I find it interesting that there are as many people taking issue with this as there are. One of the few times when Star Trek actually did slip up with reusing ship designs was when they copied the Akira class as the NX-01. When making the hero ship of a series, there is definitely enough in the budget to make a new design, not to mention it is rather unimaginative to take a ship design from one era and stick it in an earlier era with only retro modifications. Can you imagine if someone stuck a modern day aircraft carrier built with wood in the 18th century? Basically the same thing.

Yet, back when Enterprise was on the air, you had many contorting themselves with explanations about maybe the Akira was intentionally influenced by the retro design, even going so far as to cite the resemblance between the USS Pasteur from AGT and the Daedalus class. Yet now those same people are getting worked up over a shuttle being recycled, despite the fact that Star Trek has always had a long history of recycling ships anyway. So what is it about this shuttle that makes it so egregious that it's design can still exist when the resemblance between the Akira and the NX-01 was okay?

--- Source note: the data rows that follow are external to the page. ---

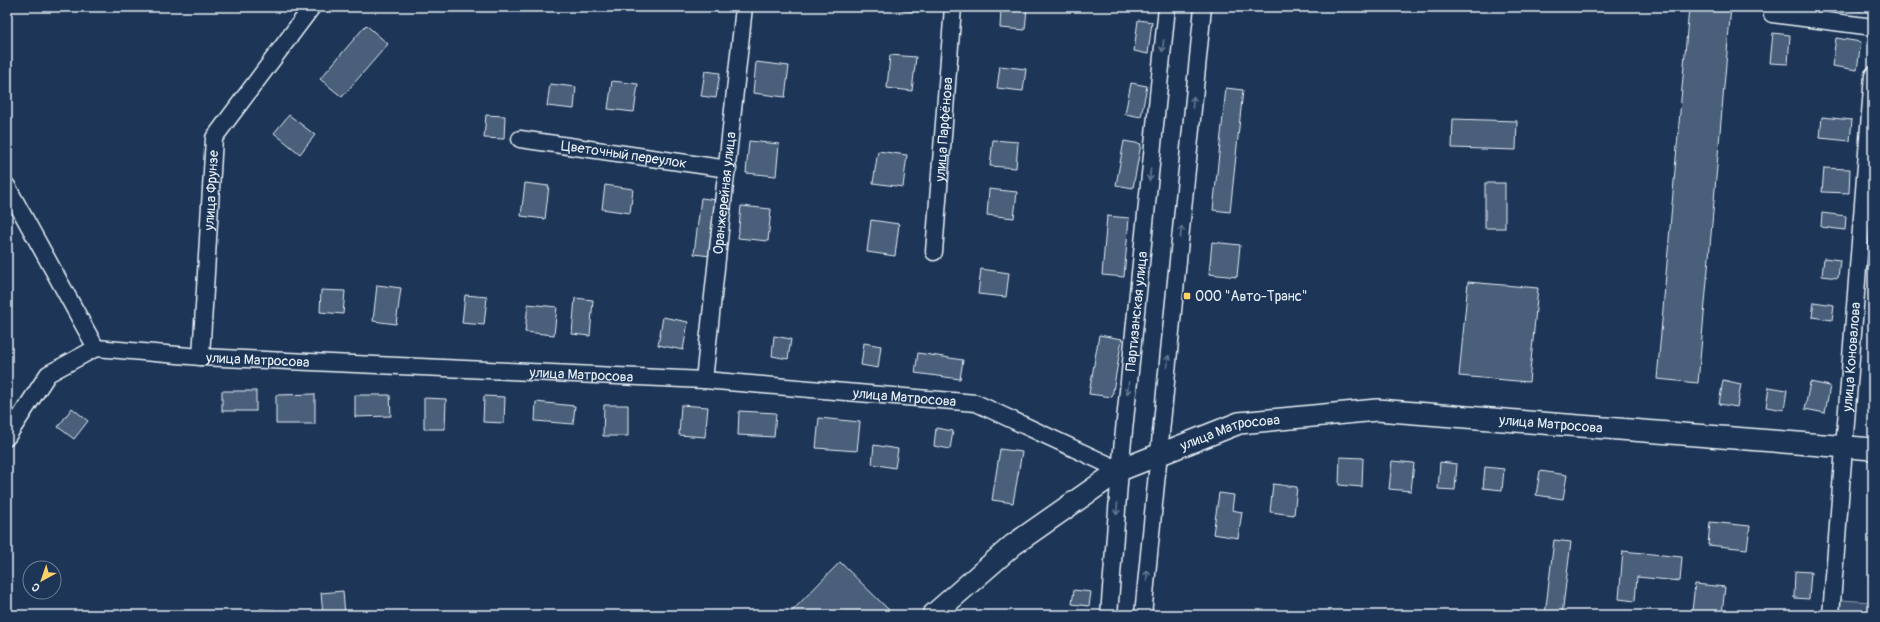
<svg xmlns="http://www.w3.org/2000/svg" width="1880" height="622" font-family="Pangolin,sans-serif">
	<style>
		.green { fill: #374d6c; stroke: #909fb2 }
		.building { fill: #495e7a; stroke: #e8f1f8 }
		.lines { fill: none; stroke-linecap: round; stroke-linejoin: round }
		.minor-casing { stroke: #e8f1f8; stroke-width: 19 }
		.major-casing { stroke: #e8f1f8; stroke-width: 24 }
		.minor { stroke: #1d3557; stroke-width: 16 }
		.major { stroke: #1d3557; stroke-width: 21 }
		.oneway { stroke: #64778f }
		.poi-dot { fill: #ffd166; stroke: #1d3557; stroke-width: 1.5 }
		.labels { text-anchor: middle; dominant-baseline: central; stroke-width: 3; stroke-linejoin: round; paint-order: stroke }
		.street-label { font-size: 14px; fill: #e8f1f8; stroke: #1d3557 }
		.poi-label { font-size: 14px; fill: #e8f1f8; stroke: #1d3557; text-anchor: start }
	</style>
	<rect width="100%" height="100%" fill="#1d3557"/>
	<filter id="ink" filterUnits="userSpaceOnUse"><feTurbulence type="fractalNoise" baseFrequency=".025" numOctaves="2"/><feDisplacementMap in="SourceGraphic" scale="8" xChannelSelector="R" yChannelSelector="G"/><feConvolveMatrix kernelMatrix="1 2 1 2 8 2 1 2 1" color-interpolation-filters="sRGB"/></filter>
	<g filter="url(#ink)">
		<!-- green -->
		<polygon class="green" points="1840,600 1873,602 1873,615 1839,615"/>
		<!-- building -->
		<g class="building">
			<polygon points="890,7 922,7 921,12 890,9"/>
			<polygon points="1001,7 1027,8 1025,30 1000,28"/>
			<polygon points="1689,7 1731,7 1698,383 1657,379"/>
			<polygon points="1851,7 1862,7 1862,11 1850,10"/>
			<polygon points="1138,20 1152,22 1148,54 1134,51"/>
			<polygon points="366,25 388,44 342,97 320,79"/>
			<polygon points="1773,33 1790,35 1788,64 1770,63"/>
			<polygon points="1836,38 1861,42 1857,70 1832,66"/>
			<polygon points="890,55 916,57 912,91 887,88"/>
			<polygon points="756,62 789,66 785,97 753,93"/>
			<polygon points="1000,66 1026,69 1023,91 997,88"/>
			<polygon points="705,71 720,73 716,98 701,96"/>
			<polygon points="612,81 638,84 634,112 608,109"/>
			<polygon points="1131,83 1147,86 1141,117 1125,114"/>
			<polygon points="550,84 576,87 574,109 547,106"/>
			<polygon points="1226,88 1243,90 1230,212 1213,210"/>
			<polygon points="289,115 315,135 300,154 274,133"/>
			<polygon points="486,115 505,116 504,139 484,138"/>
			<polygon points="1822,117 1852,120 1850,141 1820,138"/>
			<polygon points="1453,119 1517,121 1516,150 1452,148"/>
			<polygon points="993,140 1018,142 1016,168 990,166"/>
			<polygon points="749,141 779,144 776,176 746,173"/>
			<polygon points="1124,141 1141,144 1133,188 1116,185"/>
			<polygon points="878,151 907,155 903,187 873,183"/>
			<polygon points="1824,168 1850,169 1849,193 1822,192"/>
			<polygon points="525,183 549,186 545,219 521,216"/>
			<rect x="1485" y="183" width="20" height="45"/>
			<polygon points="605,185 633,189 630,213 602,209"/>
			<polygon points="989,189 1017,192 1014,218 987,215"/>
			<polygon points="701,198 717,200 710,256 694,254"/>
			<polygon points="741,206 771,209 768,241 738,238"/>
			<polygon points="1822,213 1846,216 1845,230 1821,227"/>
			<polygon points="1107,216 1129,218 1124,277 1102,275"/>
			<polygon points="871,220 899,224 895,256 867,252"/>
			<polygon points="1212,242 1240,245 1237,277 1209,274"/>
			<polygon points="1824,258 1840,260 1838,278 1822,276"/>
			<polygon points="981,269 1009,273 1006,297 978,294"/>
			<polygon points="1468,282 1538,288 1529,382 1459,376"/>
			<polygon points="377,285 401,288 396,324 373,321"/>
			<polygon points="321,290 345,291 343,314 320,312"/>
			<polygon points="465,295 487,297 484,325 462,323"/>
			<polygon points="575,298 593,300 590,336 572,334"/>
			<polygon points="1814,302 1834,305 1832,320 1812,317"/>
			<polygon points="528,304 557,307 554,335 525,332"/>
			<polygon points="663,317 688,322 683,350 658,345"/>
			<polygon points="1099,335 1122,339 1112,397 1089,394"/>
			<polygon points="774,336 791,339 788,359 772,356"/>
			<polygon points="864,343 881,346 878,368 861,365"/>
			<polygon points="918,353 963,360 960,379 915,373"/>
			<polygon points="1723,380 1741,384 1737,407 1719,404"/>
			<polygon points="1810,382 1830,386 1825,413 1805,409"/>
			<polygon points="1769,387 1787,390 1784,410 1766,407"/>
			<rect x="222" y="391" width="34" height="20"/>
			<polygon points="315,394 315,424 276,424 276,395"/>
			<polygon points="355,395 390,395 391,416 355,417"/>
			<polygon points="484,396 505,397 504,423 483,422"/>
			<polygon points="424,398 446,399 445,429 424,429"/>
			<polygon points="536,402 575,406 573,424 535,421"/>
			<polygon points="604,405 628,405 628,436 603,436"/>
			<polygon points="681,405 708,407 705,437 679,435"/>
			<polygon points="72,408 88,421 74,439 58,427"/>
			<polygon points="739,411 776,413 774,437 738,435"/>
			<polygon points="819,418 860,422 857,451 816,448"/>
			<polygon points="936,428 953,431 950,449 934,446"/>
			<polygon points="874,445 898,449 895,468 872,464"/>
			<polygon points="1000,449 1022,452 1013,503 992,500"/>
			<polygon points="1340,457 1363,458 1362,487 1339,485"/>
			<polygon points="1392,461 1414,463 1411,491 1389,489"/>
			<polygon points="1440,462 1457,464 1455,490 1438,489"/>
			<polygon points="1485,467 1504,469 1502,490 1483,488"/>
			<polygon points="1540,471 1567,475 1563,499 1536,495"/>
			<polygon points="1273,484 1297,487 1294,515 1270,512"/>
			<polygon points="1219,493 1234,495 1232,510 1242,512 1238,538 1213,534"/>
			<polygon points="1710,522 1750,526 1747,549 1708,545"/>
			<polygon points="1554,540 1571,542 1562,615 1545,615"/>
			<polygon points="1623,551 1682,557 1680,581 1637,577 1635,601 1619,599"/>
			<polygon points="840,562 892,613 891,615 788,615"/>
			<polygon points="1795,571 1811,572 1809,599 1794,598"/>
			<polygon points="1695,584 1725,587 1722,614 1692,611"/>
			<polygon points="1074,590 1091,592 1089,606 1072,604"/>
			<polygon points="343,591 345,615 323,615 321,593"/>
			<polygon points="260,609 275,610 275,615 259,615"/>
			<polygon points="155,610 174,612 173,615 154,615"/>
			<polygon points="1163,611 1188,612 1188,615 1163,615"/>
			<polygon points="74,612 98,613 98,615 74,615"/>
		</g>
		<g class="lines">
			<!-- minor casing -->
			<g class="minor-casing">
				<g id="minor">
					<polyline points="1772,14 1873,27"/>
					<path id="s1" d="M520,139L728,169"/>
					<path id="s2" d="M7,186L96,348L201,357L704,380L976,403L1120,470"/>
					<path id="s3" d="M934,252L953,7"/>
					<path id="s4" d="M201,357L214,138L312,7"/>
					<path id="s5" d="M704,380L744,7"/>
					<polyline points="7,437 48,374 96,348"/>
					<path id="s6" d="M1109,615L1120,470L1167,7"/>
					<polyline points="1143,615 1203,7"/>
					<path id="s7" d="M1831,615L1873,75"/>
				</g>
			</g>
			<!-- major casing -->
			<g class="major-casing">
				<g id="major">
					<path id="s8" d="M933,615L1013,545L1120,470L1239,423L1377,410L1873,449"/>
				</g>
			</g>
			<!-- minor -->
			<use href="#minor" class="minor"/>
			<!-- major -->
			<use href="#major" class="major"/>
		</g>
		<!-- one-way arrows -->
		<defs><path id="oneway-shaft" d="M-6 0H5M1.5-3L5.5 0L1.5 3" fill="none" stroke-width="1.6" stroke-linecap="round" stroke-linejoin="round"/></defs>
		<g class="oneway">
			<use href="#oneway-shaft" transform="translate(1163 46) rotate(96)"/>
			<use href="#oneway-shaft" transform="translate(1193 102) rotate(-84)"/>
			<use href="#oneway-shaft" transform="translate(1150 175) rotate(96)"/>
			<use href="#oneway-shaft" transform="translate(1181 232) rotate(-84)"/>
			<use href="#oneway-shaft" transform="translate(1168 361) rotate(-84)"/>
			<use href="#oneway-shaft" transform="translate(1128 388) rotate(96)"/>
			<use href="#oneway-shaft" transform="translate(1117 509) rotate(95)"/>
			<use href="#oneway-shaft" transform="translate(1147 576) rotate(-85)"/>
		</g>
	</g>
	<!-- markers -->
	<rect class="poi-dot" x="1183" y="292" width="8" height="8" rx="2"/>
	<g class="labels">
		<!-- street labels -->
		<g class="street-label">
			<text stroke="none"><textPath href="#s3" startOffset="123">улица Парфёнова</textPath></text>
			<text stroke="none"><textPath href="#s1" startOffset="105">Цветочный переулок</textPath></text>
			<text stroke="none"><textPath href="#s4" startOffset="167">улица Фрунзе</textPath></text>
			<text stroke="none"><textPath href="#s5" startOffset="188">Оранжерейная улица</textPath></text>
			<text stroke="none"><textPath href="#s6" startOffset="305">Партизанская улица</textPath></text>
			<text stroke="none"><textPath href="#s7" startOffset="259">улица Коновалова</textPath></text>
			<text stroke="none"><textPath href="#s2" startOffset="347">улица Матросова</textPath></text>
			<text stroke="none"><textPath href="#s2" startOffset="671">улица Матросова</textPath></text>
			<text stroke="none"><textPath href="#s2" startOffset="995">улица Матросова</textPath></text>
			<text stroke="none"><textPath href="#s8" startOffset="678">улица Матросова</textPath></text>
			<text stroke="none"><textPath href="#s8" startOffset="354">улица Матросова</textPath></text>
		</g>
		<!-- poi labels -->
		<g class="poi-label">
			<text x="1195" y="296">ООО "Авто-Транс"</text>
		</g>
	</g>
	<!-- margin -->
	<rect width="1880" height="622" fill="none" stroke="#1d3557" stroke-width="24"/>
	<rect x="12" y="12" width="1856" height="598" fill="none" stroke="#e8f1f8" stroke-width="1.5" filter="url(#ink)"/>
	<!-- north arrow -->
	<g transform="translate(42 580) rotate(220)"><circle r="19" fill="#1d3557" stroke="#6e8097"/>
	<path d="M0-3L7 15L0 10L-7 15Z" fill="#ffd166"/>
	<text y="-6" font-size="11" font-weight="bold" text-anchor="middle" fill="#e8f1f8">С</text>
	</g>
</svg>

And yes, I am aware that reusing the Akira design for the NX-01 was forced by the studio and that it took a lot of arm twisting just to get the retro modifications done to make it look like it belonged in the pre-TOS era.
It's the same thing, but the people are still the same, I think. Those who cared about consistency were bothered by the Akiraprise and are now bothered by the Discoprise and Discoshuttles. Those who didn't care back then still don't care now.
 
Then the next episode has a flashback scene of Picard and Raffi talking about using mothballed ships to assist in the evacuation creating an effective explanation for why we see Disco ship designs in Children of Mars.
The potential use of mothballed ship is mentioned as a contingency measure after the attack and it's also rejected.

I don't have much problems with that particular scene: it was so fast that I didn't really notice and i understand that the only appropriate asset they would have ready at that point would have been the Galaxy class, which obviously they wanted to hold back for the big reveal in Picard.
 
The Nightingale-class rescue and transport vessels had a more John Eaves 24th century design so those were just fine. A little dull and simple but fine. They fit into the time period of the 2380s.
 
That's the class name. Thanks. The former Romulan Senator who confronts Picard mentions the Nightingale-class ships and that's what threw me.